Plato and a crew of henchmen fly to the compound on his private Boeing 737 to pack the plane full of loot and methamphetamine before selling the compound to a Russian mobster. While the two drive out to the base, Reacher reveals that he knows Holland is the hit man working for Plato, causing Holland to deliberately crash his police car. Reacher executes Holland after learning of his role in Salter's death. Plato arrives, and Reacher pretends that he is Holland and goes underground with the drug lord. Reacher kills Plato. Meanwhile, two of Plato's men, who are actually working for the Russian, kill the other henchmen and begin pumping jet fuel from the plane into the tunnels.
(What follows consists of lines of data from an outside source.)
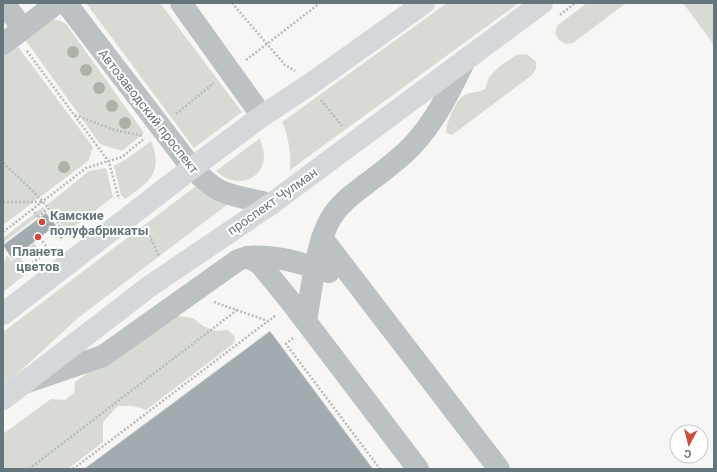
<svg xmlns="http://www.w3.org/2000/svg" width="717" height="472" font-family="Roboto,sans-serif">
	<rect width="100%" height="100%" fill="#f7f6f4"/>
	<g fill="#d7dbd4">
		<polygon points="86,3 160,3 242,112 194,148"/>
		<path d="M447 3H519L290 170C291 153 289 138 282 122Z"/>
		<polygon points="587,3 626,3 573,43 566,44 559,40 555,33 558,25"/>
		<polygon points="683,3 714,3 714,45"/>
		<polygon points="53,20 59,20 66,24 144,133 122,151 100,144 24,38 47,22"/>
		<polygon points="16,44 93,147 88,161 3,225 3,54"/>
		<path d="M527 54 536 62V69L532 75 456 132 451 135 446 132C447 122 456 97 467 94 474 91 478 93 485 89L489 77 500 66 516 55Z"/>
		<path d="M260 138C261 144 264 150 264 156 264 173 248 185 232 180 226 179 221 175 216 171Z"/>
		<path d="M151 141C164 173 149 182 125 199L121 195 114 166 125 160Z"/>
		<polygon points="106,168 113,197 67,232 47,205 89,171"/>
		<path d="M196 186C206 196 215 201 228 204L78 318 15 376 3 385V332Z"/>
		<polygon points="43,207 46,210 3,243 3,238"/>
		<polygon points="34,243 37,246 21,259 30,271 3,292 3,265 7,255 11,261"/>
		<polygon points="179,316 193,318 203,326 216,331 228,330 235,337 234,343 146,410 133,406 118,406 103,422 103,442 68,469 3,469 3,434 51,399 65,400 74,393 75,382 157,323"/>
	</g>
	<g fill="#a2abaf" stroke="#d8d8d7">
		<polygon points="46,213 56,225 12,259 3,245"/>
		<polygon points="270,331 373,469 84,469"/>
	</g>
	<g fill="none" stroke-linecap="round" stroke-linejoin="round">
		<g stroke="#b7bbbc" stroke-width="2.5" stroke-dasharray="2 2" stroke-linecap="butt">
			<polyline points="232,3 285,65 295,71"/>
			<polyline points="560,15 575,3"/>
			<polyline points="27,51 109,162 119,199"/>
			<polyline points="246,60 320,3"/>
			<polyline points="321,100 342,126"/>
			<polyline points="176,114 214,83"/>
			<polyline points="75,115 115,130 143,136"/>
			<path d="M3 163C19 178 49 204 58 223 61 229 61 235 61 241"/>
			<polyline points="3,202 42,202"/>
			<polyline points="32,209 39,218"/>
			<polyline points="38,217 48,209"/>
			<polyline points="146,228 159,256"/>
			<polyline points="3,232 86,168 122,157 145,138"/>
			<polyline points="40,238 49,250"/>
			<polyline points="29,266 48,251"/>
			<polyline points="214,302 268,321 276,315"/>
			<polyline points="293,338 286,344 380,469"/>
			<polyline points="29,469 237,310"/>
			<polyline points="73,469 268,321"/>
		</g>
		<g stroke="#bcc1c4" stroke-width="22">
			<polyline points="4,3 23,29"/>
			<path d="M66 3 192 168C200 176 209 185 219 190 235 198 253 199 271 204"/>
			<polyline points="181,3 262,116"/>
			<polyline points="3,44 57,3"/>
			<polyline points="322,238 499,469"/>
			<path d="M248 257C275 254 304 264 329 272"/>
			<path d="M306 321C312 289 315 245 331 218 340 203 353 194 366 184 381 173 397 161 411 147 435 122 450 91 465 60"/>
			<polyline points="27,382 103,356 238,260 248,257 260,264 291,302 418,469"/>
		</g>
		<g stroke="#d4d8da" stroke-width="22">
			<polyline points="3,314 192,168 262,116 309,85 424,3"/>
			<polyline points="3,399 150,286 271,204 542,3"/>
		</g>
	</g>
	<g fill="#abb2a6">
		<circle cx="73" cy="52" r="6"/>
		<circle cx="86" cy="70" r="6"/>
		<circle cx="99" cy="88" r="6"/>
		<circle cx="112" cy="106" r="6"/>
		<circle cx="125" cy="123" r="6"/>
		<circle cx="64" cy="167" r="6"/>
	</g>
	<g fill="#d04b3b" stroke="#fff" stroke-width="1.5">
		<circle cx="42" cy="222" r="4"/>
		<circle cx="38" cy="237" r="4"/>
	</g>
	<g text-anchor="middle" stroke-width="4" stroke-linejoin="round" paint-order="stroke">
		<g font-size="13" fill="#65757c" stroke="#fff">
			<text transform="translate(149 111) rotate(52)" y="5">Автозаводский проспект</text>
			<text transform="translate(272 201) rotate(-35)" y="5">проспект Чулман</text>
		</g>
		<g font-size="13" font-weight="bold" fill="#65757c" stroke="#fff" text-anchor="start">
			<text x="50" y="220">Камские<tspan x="50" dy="15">полуфабрикаты</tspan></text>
			<text x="38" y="256" text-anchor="middle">Планета<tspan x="38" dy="15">цветов</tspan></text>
		</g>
	</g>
	<rect width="717" height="472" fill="none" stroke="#65757c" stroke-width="8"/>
	<g transform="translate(689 444) rotate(187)"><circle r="19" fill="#ffffff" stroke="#c1c8cb"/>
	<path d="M0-3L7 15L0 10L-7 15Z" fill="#d04b3b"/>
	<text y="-6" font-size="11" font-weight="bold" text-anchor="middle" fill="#65757c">С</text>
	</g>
</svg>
Reacher runs up the stairs as the henchmen drop a flare down the shaft.

In Virginia, Turner watches news reports of an explosion outside Bolton, giving off fumes containing some kind of stimulant. A month later, she is redeployed to Afghanistan without a call from Reacher.

==Critical reception==

What heats “61 Hours” to the boiling point is Mr. Child’s decision to defy his own conventions. In the interests of pure gamesmanship he seems hellbent on doing everything differently this time. For starters, there’s the setting: recent books have found Reacher in assorted warm-weather American towns and in Manhattan. This one makes new rules by marooning him in South Dakota after a tour bus carrying 20 elderly tourists and one giant (“like a hitchhiker, but not quite”) skids off a road.